> _Task details_
Duplicate the stretch from "# list to store company" through "relevant to AR/VR." in the Indeed job-scraper code below, word for word.
------ Selected text
### Import libraries 

In [1]:
import requests
from bs4 import BeautifulSoup
import pandas as pd
import re

Let's define base url for the scraper <br>

In [2]:
base_url = "https://www.indeed.com/"
job_search_url = base_url+"jobs?q=AR%2FVR&l=Menlo+Park%2C+CA&start={}"
# a list to avoid scraping non relevant data
job_key_words = ["ar/vr","augmented reality","virtual reality"]
# list to store job titles
job_title = []
# list to store job posting urls
jobs_main_url = []
# set to store job posting urls to avoid inserting duplicate data
temp_urls = set()
# list to store company name
company_names = []
# list to store location, just incase if we are scraping in any other cities/country
location = []
# list to store job description
job_description = []

### Lets get the job listing urls and job title
scrape first few pages of Indeed and get the job lising relevant to AR/VR.

In [3]:
# a function to scrape the main search page of indeed
# get the job posting urls from the listing, i.e from the UL from html tag
def extract_job_titles(soup): 
    for div in soup.find_all(name="h2", attrs={"class":"title"}):
        for a in div.find_all(name="a", attrs={"data-tn-element":"jobTitle"}):
            # if title is diffent than the one specified in the list of keywords
            # move to next listing
            if any(word in a["title"].lower() for word in job_key_words):
                post_url = base_url+a["href"]
                # just to ensure we do not have the job listing already in our list
                if post_url not in temp_urls:
#                     job_title.append(a["title"])
------------
------ Record set
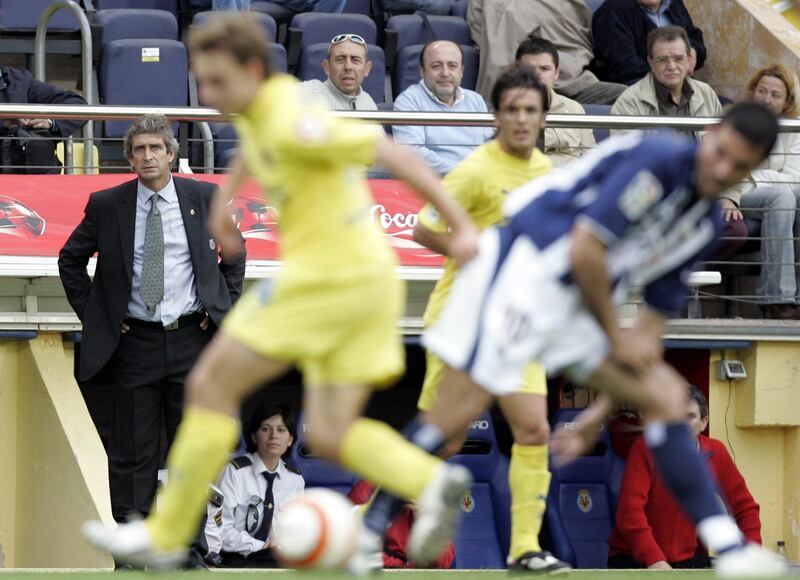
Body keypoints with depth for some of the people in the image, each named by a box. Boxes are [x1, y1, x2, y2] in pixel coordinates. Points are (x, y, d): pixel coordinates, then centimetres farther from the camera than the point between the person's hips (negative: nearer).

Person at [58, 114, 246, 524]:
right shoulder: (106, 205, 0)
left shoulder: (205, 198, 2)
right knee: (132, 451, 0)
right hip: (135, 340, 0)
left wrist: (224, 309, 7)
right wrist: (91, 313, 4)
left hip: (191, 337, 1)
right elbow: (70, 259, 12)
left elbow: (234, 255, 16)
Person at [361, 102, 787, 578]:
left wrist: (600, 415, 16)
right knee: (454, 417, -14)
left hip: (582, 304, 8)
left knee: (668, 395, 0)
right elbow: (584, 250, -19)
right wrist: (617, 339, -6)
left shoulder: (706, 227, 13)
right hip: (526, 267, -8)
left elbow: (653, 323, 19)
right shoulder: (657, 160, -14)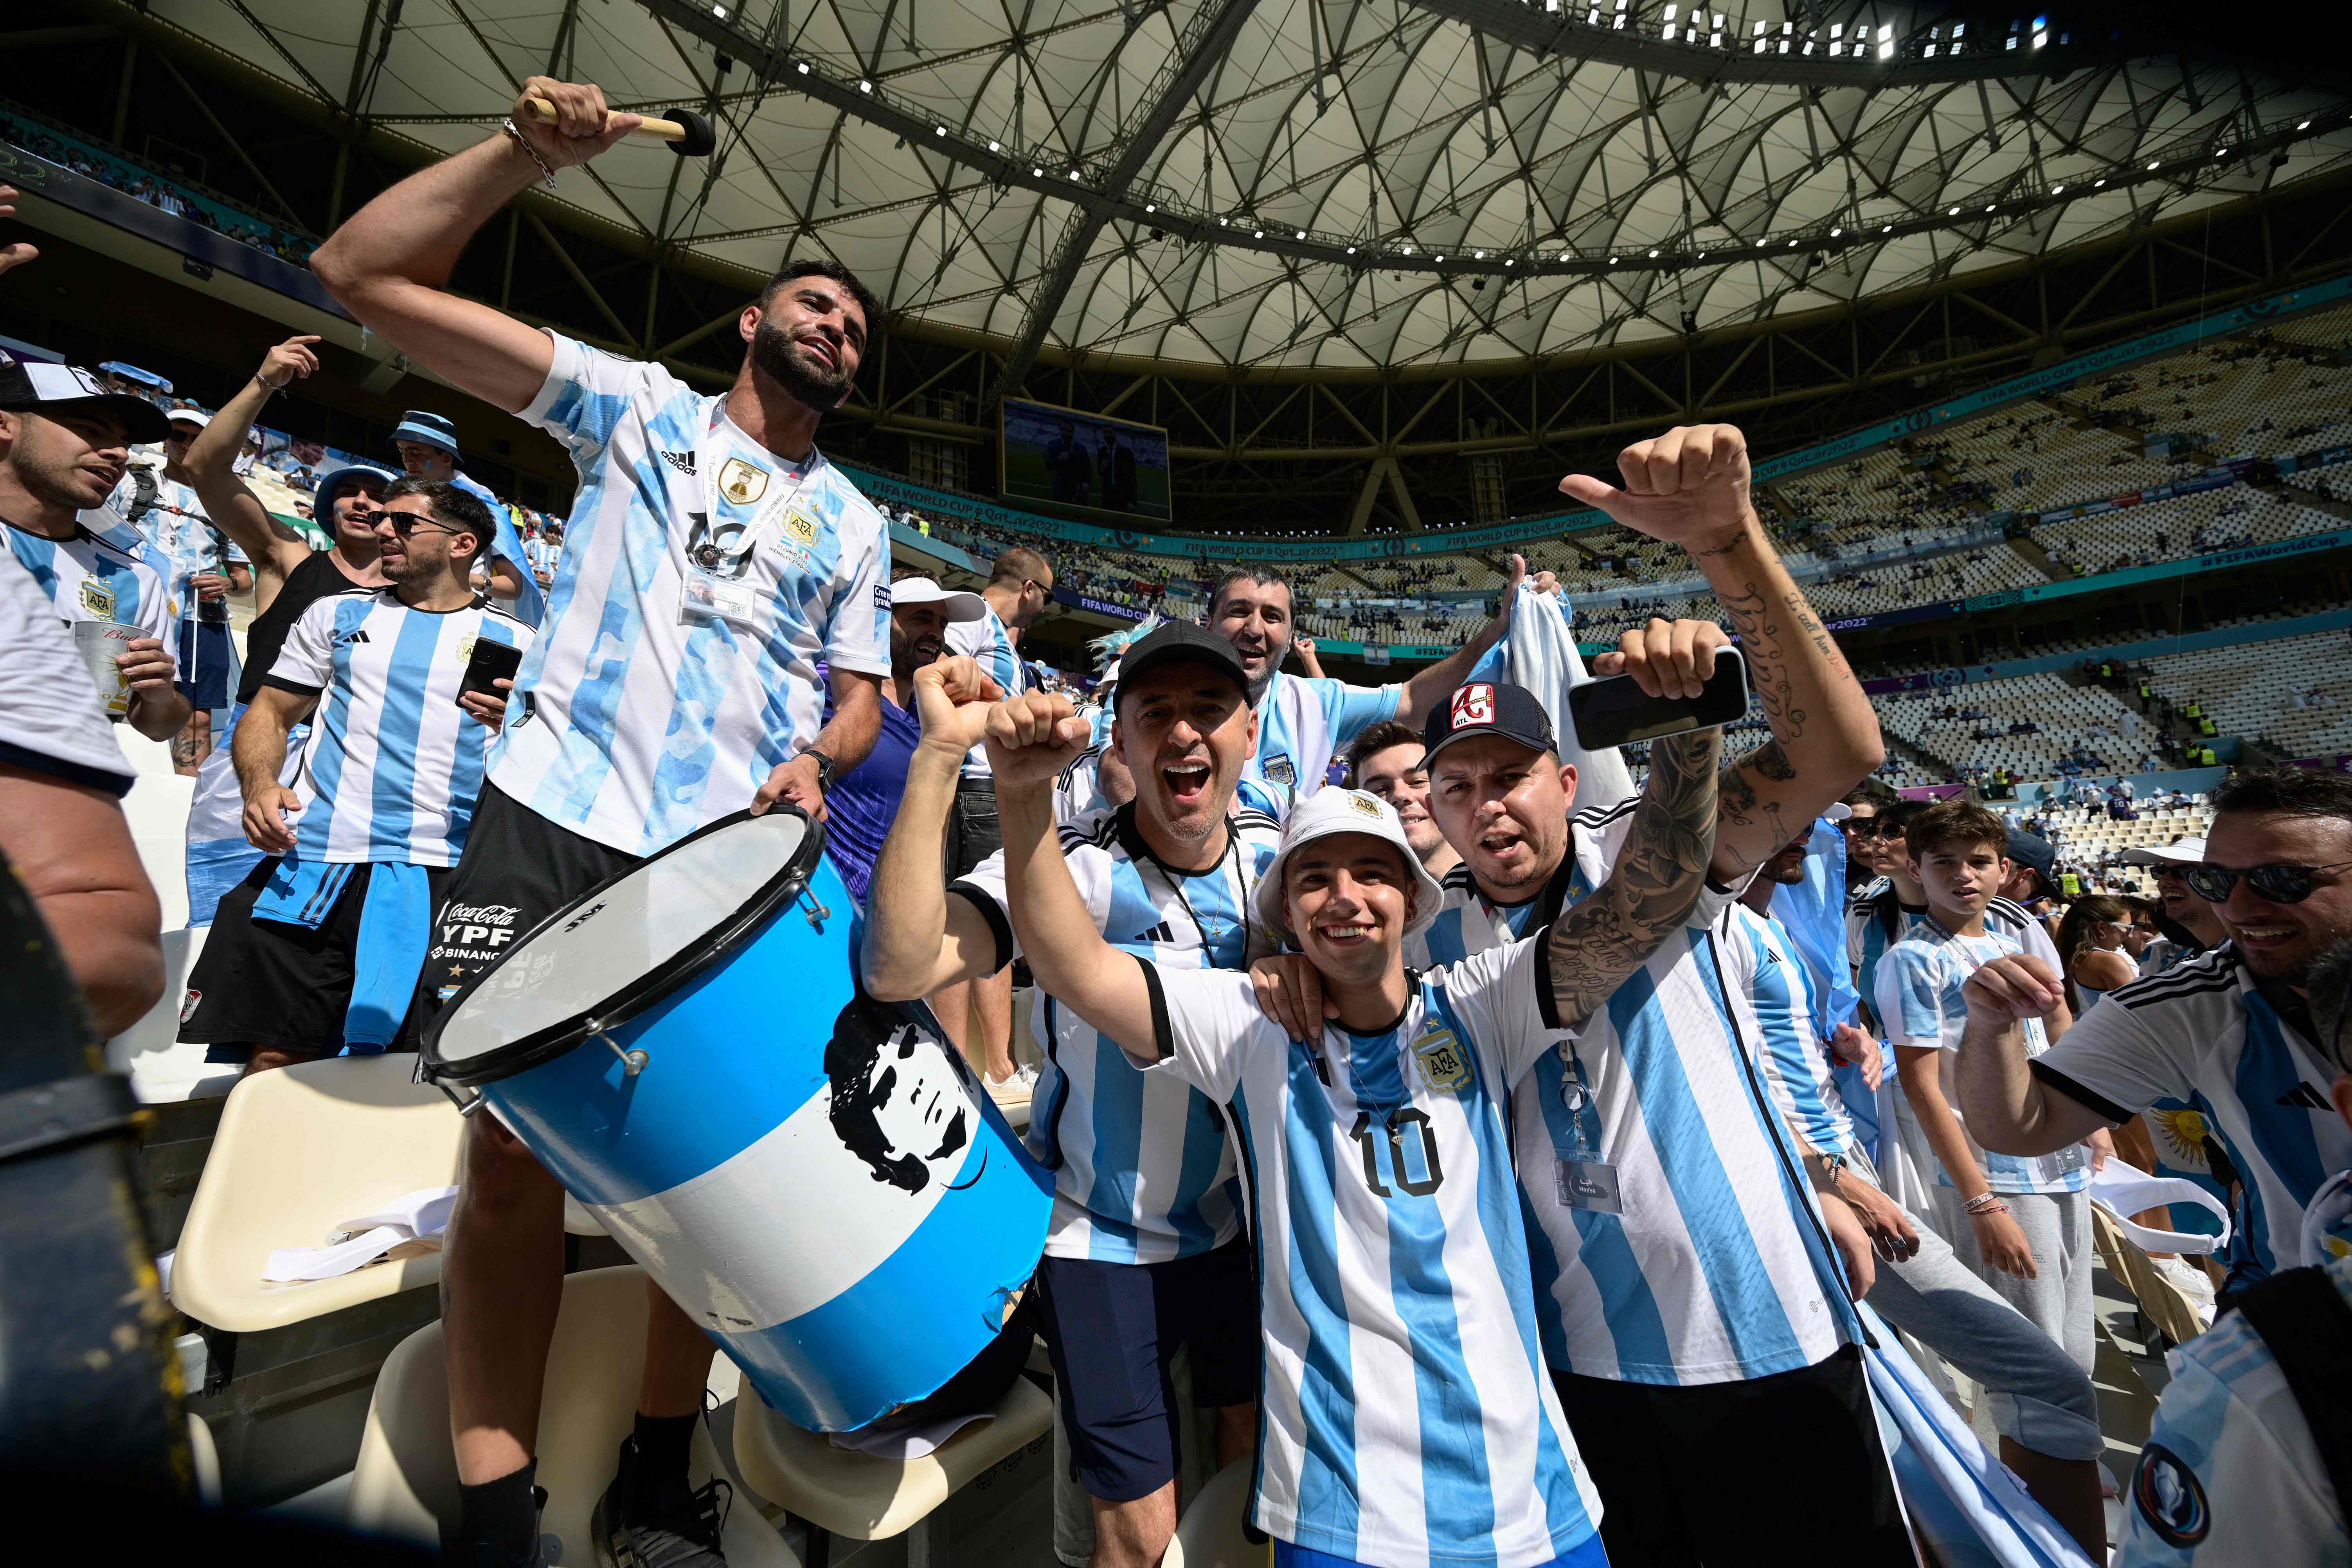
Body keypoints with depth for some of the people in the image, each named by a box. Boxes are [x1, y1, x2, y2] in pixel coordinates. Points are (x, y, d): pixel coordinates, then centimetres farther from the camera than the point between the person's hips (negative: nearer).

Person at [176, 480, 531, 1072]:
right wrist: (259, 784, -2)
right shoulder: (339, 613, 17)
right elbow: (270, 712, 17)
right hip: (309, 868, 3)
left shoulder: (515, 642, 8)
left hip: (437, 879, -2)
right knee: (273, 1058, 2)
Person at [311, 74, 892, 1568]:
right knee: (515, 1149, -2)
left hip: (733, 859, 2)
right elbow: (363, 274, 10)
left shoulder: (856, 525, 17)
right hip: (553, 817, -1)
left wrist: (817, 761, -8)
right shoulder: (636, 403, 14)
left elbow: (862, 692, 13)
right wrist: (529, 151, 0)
------------
> _Your response_
# list to store company name
company_names = []
# list to store location, just incase if we are scraping in any other cities/country
location = []
# list to store job description
job_description = []

### Lets get the job listing urls and job title
scrape first few pages of Indeed and get the job lising relevant to AR/VR.